- SELECTION:
<<<<

Fork IPC propagates the keepalive table. fork_ipc_send_pty_keepalives
walks proc_pty_snapshot_keepalive output, matches each entry's
master_host_fd against the parent's fd_table to recover the guest fd
that is stable across the IPC, and ships (guest_fd, linux_pts_num,
slave_path) records plus an SCM_RIGHTS batch of dup'd slave fds.
fork_ipc_recv_pty_keepalives resolves each guest_fd through the child's
just-installed fd_table to recover the child-side master host fd, then
calls proc_pty_restore_keepalive which sets FD_CLOEXEC on the inherited
slave and registers the pair under the wire-transmitted linux_pts_num
(no reparse of the path string). Both phases run after fork_ipc_{send,
recv}_fd_table so the guest-fd-to-host-fd lookup exists in both
directions.

Close #88
The keepalive table previously cleared the entire entry on master close,
which dropped the (linux_pts_num, slave_path) mapping a forked child's
subsequent open("/dev/pts/N") relied on. foot/sshd/openssh sftp-server
all close(master) in the child after fork and BEFORE opening the slave,
so the slave open landed in the cleared lookup and returned ENOENT even
though the parent still held the master and the macOS slave node was
openable.

>>>>

- WRITTEN PROBLEM A:
From the note on PTY keepalives, reproduce everything from "Fork IPC propagates" down to "dup'd slave fds.".
- WRITTEN PROBLEM B:
Answer these questions from the note on PTY keepalives:
(i) Which flag does proc_pty_restore_keepalive set on the inherited slave?
(ii) Which error did the slave open return after the lookup was cleared?
(iii) Which programs close the master in the child before opening the slave?

- DATASET:
<<<<

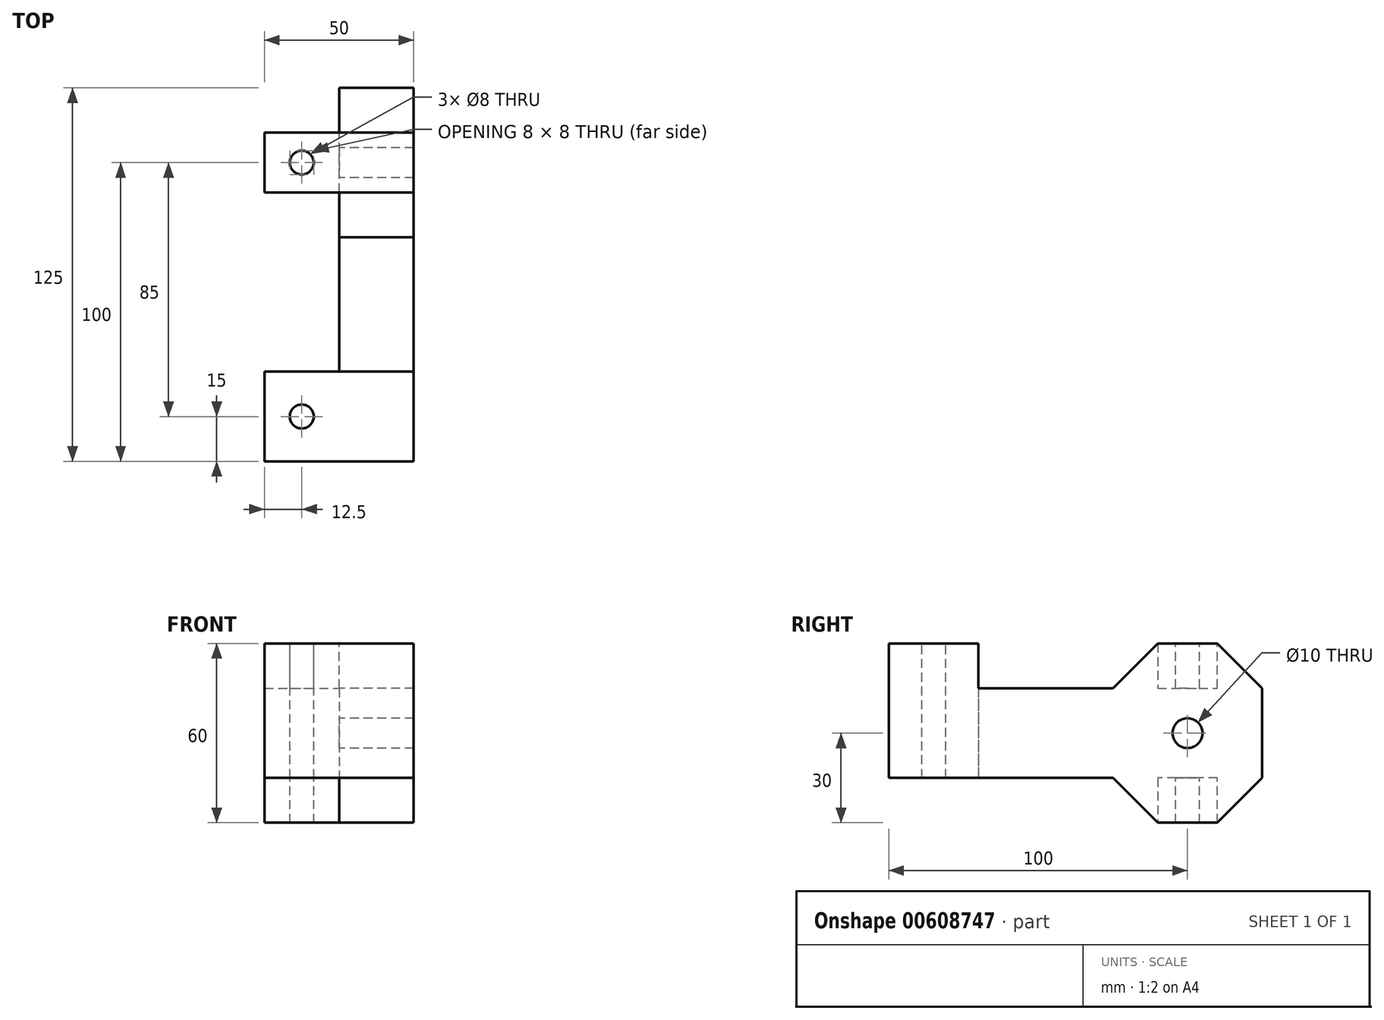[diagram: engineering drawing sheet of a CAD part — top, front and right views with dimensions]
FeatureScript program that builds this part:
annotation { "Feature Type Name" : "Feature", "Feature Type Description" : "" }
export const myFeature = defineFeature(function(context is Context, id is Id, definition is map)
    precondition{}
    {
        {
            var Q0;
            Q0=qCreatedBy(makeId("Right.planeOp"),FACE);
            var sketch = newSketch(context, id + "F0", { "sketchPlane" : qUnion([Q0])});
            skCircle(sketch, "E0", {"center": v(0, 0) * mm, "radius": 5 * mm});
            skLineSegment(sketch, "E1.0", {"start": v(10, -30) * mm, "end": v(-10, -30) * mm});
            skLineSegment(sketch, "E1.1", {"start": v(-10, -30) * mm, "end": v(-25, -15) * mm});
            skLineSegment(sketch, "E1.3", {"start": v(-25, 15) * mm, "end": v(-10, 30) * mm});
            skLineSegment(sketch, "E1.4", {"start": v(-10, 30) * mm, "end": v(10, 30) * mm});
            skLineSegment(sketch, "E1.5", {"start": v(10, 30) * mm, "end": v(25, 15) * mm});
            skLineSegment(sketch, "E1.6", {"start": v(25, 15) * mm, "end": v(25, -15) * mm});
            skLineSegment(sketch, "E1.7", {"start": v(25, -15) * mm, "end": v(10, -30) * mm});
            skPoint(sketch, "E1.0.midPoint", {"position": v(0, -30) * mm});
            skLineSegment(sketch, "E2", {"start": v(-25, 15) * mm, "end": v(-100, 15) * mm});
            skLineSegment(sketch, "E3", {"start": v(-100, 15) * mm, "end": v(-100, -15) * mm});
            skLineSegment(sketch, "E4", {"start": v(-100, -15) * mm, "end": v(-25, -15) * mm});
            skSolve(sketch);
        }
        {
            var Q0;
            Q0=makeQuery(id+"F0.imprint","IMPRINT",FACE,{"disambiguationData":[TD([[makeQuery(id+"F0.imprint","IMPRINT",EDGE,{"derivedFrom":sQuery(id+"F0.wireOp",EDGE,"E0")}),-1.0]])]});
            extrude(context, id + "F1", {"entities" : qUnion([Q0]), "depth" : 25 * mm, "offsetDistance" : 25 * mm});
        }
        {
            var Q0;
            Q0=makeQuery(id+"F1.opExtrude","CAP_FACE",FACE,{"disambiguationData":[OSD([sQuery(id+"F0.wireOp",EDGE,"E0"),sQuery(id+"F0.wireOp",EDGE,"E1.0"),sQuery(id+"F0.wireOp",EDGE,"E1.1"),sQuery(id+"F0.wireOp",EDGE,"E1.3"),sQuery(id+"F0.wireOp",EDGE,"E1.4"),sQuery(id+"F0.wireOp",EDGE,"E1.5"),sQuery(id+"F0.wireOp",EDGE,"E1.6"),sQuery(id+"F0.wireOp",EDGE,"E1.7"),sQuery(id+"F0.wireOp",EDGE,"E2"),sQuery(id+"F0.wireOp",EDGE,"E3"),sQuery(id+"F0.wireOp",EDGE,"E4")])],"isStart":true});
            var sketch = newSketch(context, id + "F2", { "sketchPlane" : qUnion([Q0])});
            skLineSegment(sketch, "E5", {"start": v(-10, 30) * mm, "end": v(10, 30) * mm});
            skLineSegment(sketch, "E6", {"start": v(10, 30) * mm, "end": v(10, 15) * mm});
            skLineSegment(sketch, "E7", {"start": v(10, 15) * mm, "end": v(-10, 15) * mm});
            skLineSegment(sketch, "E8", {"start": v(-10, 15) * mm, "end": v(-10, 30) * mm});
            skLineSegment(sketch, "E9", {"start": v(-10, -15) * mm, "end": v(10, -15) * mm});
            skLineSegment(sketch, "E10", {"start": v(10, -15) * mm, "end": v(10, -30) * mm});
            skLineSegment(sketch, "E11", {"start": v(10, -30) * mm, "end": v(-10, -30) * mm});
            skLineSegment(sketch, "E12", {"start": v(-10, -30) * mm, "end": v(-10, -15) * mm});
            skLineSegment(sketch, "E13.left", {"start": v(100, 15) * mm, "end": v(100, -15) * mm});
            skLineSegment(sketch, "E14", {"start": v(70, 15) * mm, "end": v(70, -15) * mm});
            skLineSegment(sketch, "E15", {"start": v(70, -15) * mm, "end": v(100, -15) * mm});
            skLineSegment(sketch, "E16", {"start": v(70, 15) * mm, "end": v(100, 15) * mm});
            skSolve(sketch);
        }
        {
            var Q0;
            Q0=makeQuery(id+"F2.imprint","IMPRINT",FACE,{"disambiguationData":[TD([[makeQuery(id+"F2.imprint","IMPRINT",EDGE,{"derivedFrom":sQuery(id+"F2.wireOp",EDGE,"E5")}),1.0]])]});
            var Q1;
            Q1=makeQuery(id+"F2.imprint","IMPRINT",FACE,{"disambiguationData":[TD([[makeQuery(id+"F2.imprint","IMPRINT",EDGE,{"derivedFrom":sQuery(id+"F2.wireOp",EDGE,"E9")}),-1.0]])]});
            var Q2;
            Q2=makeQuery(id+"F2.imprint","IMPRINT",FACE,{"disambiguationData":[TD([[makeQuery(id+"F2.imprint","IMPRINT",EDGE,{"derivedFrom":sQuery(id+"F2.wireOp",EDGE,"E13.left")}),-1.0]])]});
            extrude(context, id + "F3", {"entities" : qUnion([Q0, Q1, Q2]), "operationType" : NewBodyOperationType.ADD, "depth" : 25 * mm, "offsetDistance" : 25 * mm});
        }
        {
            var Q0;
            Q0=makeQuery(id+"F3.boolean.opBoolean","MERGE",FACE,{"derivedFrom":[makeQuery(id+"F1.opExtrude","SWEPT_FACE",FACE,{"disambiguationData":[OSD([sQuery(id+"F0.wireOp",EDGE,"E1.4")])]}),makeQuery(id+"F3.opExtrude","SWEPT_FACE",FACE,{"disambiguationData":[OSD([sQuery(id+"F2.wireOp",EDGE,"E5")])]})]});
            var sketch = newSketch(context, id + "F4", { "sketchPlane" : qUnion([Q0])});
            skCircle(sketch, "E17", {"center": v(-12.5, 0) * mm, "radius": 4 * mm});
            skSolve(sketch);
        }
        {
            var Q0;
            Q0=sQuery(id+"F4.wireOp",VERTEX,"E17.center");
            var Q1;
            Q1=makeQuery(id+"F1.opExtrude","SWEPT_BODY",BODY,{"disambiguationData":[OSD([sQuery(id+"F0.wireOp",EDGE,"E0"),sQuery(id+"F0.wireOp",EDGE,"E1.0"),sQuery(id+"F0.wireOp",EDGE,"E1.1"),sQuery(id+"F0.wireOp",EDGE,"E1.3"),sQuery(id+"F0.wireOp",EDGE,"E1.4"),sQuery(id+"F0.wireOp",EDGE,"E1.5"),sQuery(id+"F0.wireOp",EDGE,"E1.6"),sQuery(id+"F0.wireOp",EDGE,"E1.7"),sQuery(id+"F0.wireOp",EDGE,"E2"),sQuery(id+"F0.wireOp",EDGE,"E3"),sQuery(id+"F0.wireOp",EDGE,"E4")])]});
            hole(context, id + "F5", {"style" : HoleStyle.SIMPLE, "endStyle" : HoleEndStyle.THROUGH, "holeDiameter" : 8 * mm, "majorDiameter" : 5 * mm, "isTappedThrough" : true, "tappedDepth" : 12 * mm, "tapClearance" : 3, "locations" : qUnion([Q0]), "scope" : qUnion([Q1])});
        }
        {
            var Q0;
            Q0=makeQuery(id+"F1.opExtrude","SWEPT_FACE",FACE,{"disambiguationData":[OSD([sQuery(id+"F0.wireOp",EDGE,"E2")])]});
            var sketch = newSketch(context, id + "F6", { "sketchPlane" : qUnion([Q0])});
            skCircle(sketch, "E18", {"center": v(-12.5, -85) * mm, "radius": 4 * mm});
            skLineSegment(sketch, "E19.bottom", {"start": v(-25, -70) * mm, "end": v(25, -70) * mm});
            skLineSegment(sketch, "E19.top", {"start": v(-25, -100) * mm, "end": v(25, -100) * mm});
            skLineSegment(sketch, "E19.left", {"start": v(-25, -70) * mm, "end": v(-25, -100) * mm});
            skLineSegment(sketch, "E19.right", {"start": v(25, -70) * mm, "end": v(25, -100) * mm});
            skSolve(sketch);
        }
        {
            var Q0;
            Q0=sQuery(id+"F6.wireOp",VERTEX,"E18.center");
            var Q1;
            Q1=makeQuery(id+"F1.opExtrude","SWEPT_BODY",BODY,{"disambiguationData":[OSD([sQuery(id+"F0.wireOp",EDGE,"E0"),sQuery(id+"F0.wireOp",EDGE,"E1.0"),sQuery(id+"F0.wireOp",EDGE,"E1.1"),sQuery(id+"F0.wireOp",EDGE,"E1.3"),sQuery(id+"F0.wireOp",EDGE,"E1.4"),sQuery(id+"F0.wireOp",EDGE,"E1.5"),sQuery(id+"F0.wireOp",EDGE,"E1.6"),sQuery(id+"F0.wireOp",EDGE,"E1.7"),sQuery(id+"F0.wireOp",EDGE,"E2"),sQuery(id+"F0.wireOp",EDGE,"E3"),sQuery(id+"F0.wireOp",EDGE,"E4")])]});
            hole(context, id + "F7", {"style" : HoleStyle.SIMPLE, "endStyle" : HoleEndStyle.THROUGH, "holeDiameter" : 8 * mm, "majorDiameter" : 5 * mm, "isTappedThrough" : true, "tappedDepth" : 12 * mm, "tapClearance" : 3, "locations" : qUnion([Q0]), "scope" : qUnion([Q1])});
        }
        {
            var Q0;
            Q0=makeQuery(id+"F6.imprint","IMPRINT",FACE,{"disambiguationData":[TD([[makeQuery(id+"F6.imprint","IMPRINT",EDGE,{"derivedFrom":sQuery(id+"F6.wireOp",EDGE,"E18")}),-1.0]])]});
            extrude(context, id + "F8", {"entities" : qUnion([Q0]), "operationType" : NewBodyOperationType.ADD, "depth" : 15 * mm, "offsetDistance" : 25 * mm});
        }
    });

>>>>

- OUTPUT A:
Fork IPC propagates the keepalive table. fork_ipc_send_pty_keepalives
walks proc_pty_snapshot_keepalive output, matches each entry's
master_host_fd against the parent's fd_table to recover the guest fd
that is stable across the IPC, and ships (guest_fd, linux_pts_num,
slave_path) records plus an SCM_RIGHTS batch of dup'd slave fds.

- OUTPUT B:
(i) FD_CLOEXEC
(ii) ENOENT
(iii) foot, sshd and openssh sftp-server